Thursday, June 12, 2014

Grandma Hemmer


Grandma Hemmer, my mother's mother, didn't talk much.  She was too busy working to have a lot of time for small talk.  I have very few memories of her not working at something - work was  her life.

That's the way it is when, in a three-year span, you go from being a bride, to being a widow with two children, in an era when there was little help from outside.  In the Depression, no less.  When her husband died in a tragic accident, leaving her with a two-year-old and a two-month-old, she had to move back in with her own mother and sisters, and go to work.  She did housework and worked in a canning factory.  When she was older, she began working in a school as the cook, which is the job I remember her doing.

One time when I was in about fifth grade, we made it to Illinois for the Christmas holidays before her school was out, and I got to go to school with her for the last day.  It was a small school, grades 1-8, and one class per grade.  It was a Friday, so she made her usual dessert for Friday's lunches - homemade cinnamon yeast rolls.  Can you imagine, getting cinnamon rolls from scratch, every Friday, in a school lunch!!  I remember helping her with the dough that morning, and observing her and her helper get everything else done as well.

She was a wonderful cook.  I measure the quality of anyone's yeast rolls, pies, and other baked goods against her standard.  People who rave over bakery cakes and other store baked goods (that taste like cardboard in comparison) were not fortunate enough to have a grandmother of German heritage who knew how it really should be done.

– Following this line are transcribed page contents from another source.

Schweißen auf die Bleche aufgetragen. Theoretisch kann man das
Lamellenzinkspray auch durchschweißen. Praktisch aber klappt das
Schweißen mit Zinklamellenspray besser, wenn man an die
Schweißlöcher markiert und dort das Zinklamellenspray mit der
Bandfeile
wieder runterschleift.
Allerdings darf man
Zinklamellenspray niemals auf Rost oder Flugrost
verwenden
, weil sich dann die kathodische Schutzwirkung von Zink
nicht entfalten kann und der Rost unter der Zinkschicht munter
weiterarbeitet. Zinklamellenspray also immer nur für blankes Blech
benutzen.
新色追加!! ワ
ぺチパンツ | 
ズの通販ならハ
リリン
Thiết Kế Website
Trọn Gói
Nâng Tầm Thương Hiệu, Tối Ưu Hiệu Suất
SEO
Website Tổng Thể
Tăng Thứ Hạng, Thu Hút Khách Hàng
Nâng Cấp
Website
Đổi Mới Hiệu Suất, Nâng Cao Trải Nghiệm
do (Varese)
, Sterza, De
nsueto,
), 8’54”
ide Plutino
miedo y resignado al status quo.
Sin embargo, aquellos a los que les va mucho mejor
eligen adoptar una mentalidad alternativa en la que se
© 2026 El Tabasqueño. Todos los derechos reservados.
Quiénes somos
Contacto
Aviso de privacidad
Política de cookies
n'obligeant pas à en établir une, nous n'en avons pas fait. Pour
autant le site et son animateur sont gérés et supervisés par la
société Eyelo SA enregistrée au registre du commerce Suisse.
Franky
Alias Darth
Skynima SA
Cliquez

Summers, my siblings and I, in various combinations, would spend several weeks with her and her sisters.  I remember well seeing Grandma bent over her asparagus patch, or picking tomatoes, or making applesauce out of the apples we picked up under her tree.  We'd drive out into the country and buy corn on the cob, which she would make for supper, along with creamed asparagus from the garden, cucumbers, and other good foods, which we would eat on the screened-in porch out back.  If my folks were there, Dad would compliment her on her good cooking, and she would nod and smile.  

Sometimes, on hot July mornings, she'd bring out a huge stack of leftover fabric, and we would cut out quilt patches on the big table on the back porch.  Then we'd go down to the sewing machine in the cool basement and sew them together for comforter tops.  My job was to keep the fabric squares coming to her - first a light one, then a dark one.  When ladies came for World Relief sewing every other week to their home, they would knot these comforters along with other sewing projects.  There is no telling how many people in the world were warmed by their efforts over many years.

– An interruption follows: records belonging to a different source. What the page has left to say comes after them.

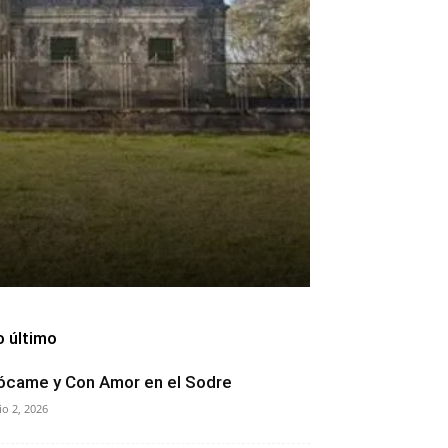
o último
ócame y Con Amor en el Sodre
lio 2, 2026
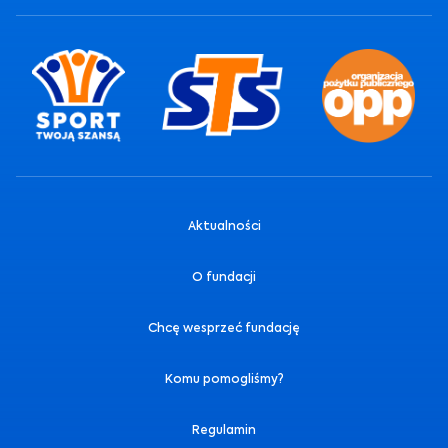
Aktualności
O fundacji
Chcę wesprzeć fundację
Komu pomogliśmy?
Regulamin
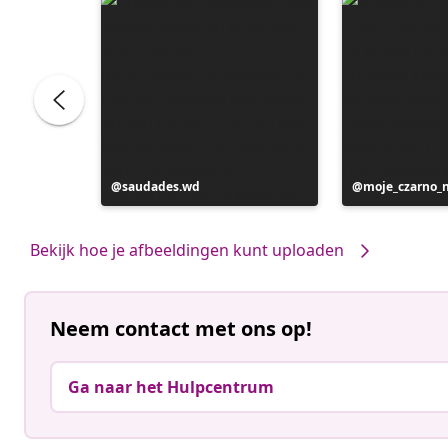
Bericht
saudades.wd
Bericht
moje_czarno_
gepubliceerd
gepubliceerd
door
door
Bekijk hoe je afbeeldingen kunt uploaden
Neem contact met ons op!
Ga naar het Hulpcentrum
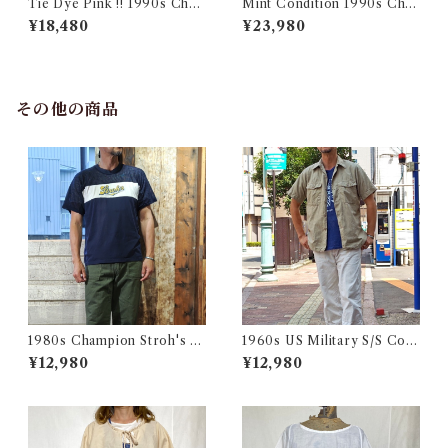
Tie Dye Pink !! 1990s Cha
Mint Condition 1990s Cha
mpion Reverse Weave USA
mpion Reverse Weave Size
¥18,480
¥23,980
/ チャンピオン リバースウィ
L / チャンピオン リバースウ
ーブ タイダイ ピンク 目付き
ィーブ ロゴ 目付き フラタニテ
アメリカ 古着
ィ USA 古着
その他の商品
1980s Champion Stroh's W
1960s US Military S/S Cott
ater Print T-Shirt Size XL /
on Poplin Shirt / 60年代 US
¥12,980
¥12,980
チャンピオン トリコ タグ 染み
AF USN ARMY コットン ポ
込み メッシュ Tシャツ 古着
プリン 半袖 シャツ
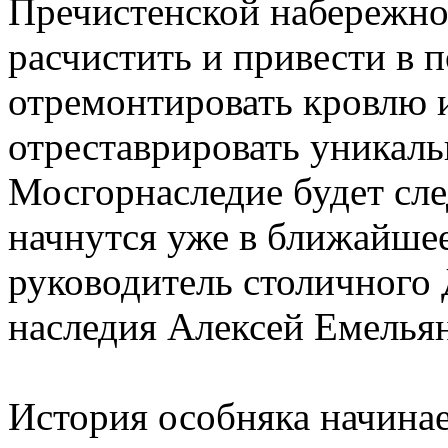
Пречистенской набережно
расчистить и привести в 
отремонтировать кровлю и
отреставрировать уникаль
Мосгорнаследие будет сле
начнутся уже в ближайшее
руководитель столичного 
наследия Алексей Емелья
История особняка начинает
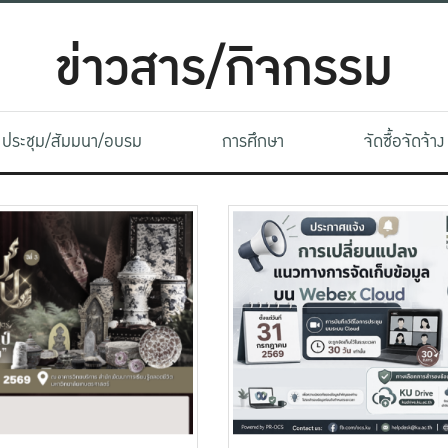
ข่าวสาร/กิจกรรม
ประชุม/สัมมนา/อบรม
การศึกษา
จัดซื้อจัดจ้าง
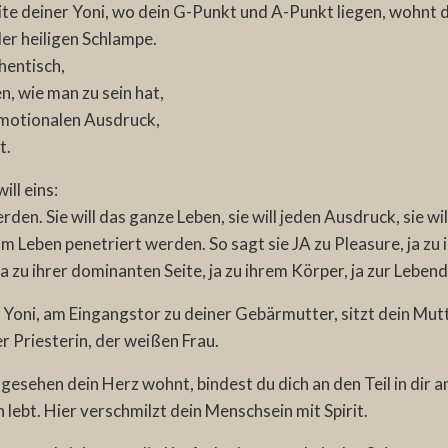
eite deiner Yoni, wo dein G-Punkt und A-Punkt liegen, wohnt
der heiligen Schlampe.
thentisch,
n, wie man zu sein hat,
motionalen Ausdruck,
t.
ill eins:
den. Sie will das ganze Leben, sie will jeden Ausdruck, sie wil
vom Leben penetriert werden. So sagt sie JA zu Pleasure, ja zu 
 ja zu ihrer dominanten Seite, ja zu ihrem Körper, ja zur Lebend
r Yoni, am Eingangstor zu deiner Gebärmutter, sitzt dein M
r Priesterin, der weißen Frau.
gesehen dein Herz wohnt, bindest du dich an den Teil in dir an
lebt. Hier verschmilzt dein Menschsein mit Spirit.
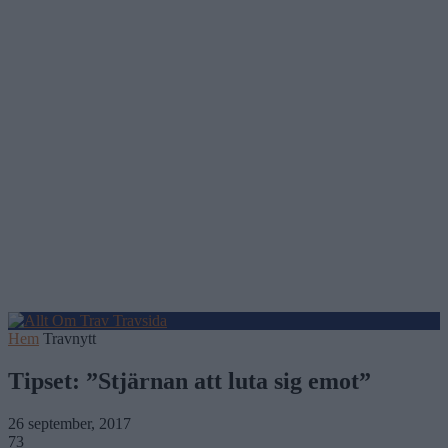
Hem
Travnytt
Tipset: ”Stjärnan att luta sig emot”
26 september, 2017
73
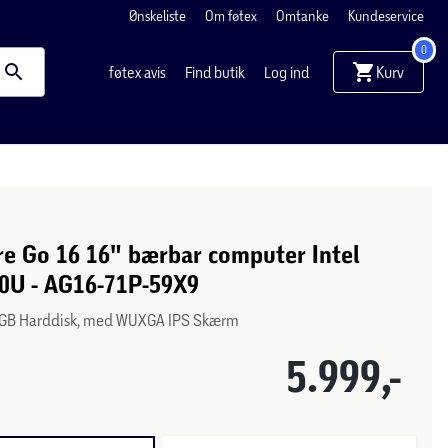
Ønskeliste
Om føtex
Omtanke
Kundeservice
0
Kurv
føtex avis
Find butik
Log ind
re Go 16 16" bærbar computer Intel
20U - AG16-71P-59X9
GB Harddisk, med WUXGA IPS Skærm
5.999,-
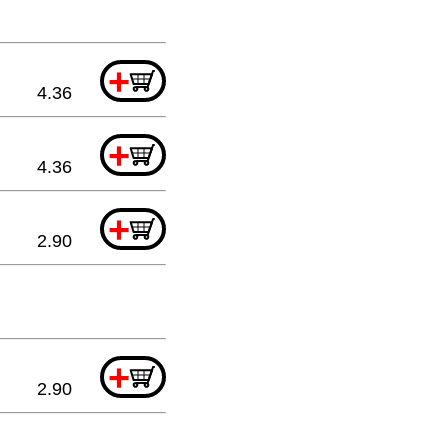
+
4.36
+
4.36
+
2.90
+
2.90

Also in the summers, Grandma would come to Alabama to take care of us while Mom was in school getting her teaching license.  She cooked and worked just as hard at our house - it was no vacation for her.  And in addition to all that, she would crank out hundreds of rice krispie bars, brownies from scratch, and other treats for the three vacation Bible schools that we were involved in each year.  Not a task for the fainthearted.

In her later years, Grandma got emphysema.  How a woman who never went near a cigarette in her life got emphysema is hard to believe, but she did.  So a constant cough became her companion.  She moved to the Skylines, the church home for the elderly, and God gently took her home in the fall of 1980.  

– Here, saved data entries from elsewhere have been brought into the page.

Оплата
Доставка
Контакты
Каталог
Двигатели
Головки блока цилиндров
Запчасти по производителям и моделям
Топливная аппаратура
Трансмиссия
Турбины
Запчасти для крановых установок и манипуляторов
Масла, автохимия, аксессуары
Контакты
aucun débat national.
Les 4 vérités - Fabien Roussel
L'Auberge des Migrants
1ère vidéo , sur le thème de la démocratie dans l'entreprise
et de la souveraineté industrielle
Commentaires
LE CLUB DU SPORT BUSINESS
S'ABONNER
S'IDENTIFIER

On one of my beds is a comforter made during her last years, with the other ladies at the home.  It's not fancy, just knotted just like all those World Relief quilts.  Somehow we ended up with it, and even though it's not the prettiest piece of needlework she ever made, I'm very glad to have it, as a final reminder of a grandmother who served God by serving people, by getting the job done.  Elisabeth Elliot says that when you are overwhelmed, just do the next thing.  That's how my grandma, with the help of God, got through life.



2 comments:

rk2 said...

Love seeing these pictures. It's interesting how the pictures are different than what I have in my mind. Again because of our age difference you have different memories than I do. I don't associate Grandma with asparagus, but I do cinnamon rolls!

One of my favorite stories about Grandmas was how God took care of her and her children after our grandfather died. Because he had no will and the house was not in her name, the house was put up for auction. In the middle of the Depression, a wealthy cousin went to the courthouse to make sure he bid higher than anyone else so Grandma could keep her house. She was able to rent it out to help bring in extra income for her family. At least that is the story as I remember it being told.

Thanks for sharing these pieces!

Miriam said...

No one showed up at the auction to buy the house, so the Good Samaritan cousin bought the house for a dollar and promptly sold it to mother for a dollar. Another favorite is that my mother's mother, Grandmother Martin, said that as long as she had food, we would have food (during the Depression many were hungry)and we never lacked anything. Like Ronald Reagan, we were poor but we didn't know it.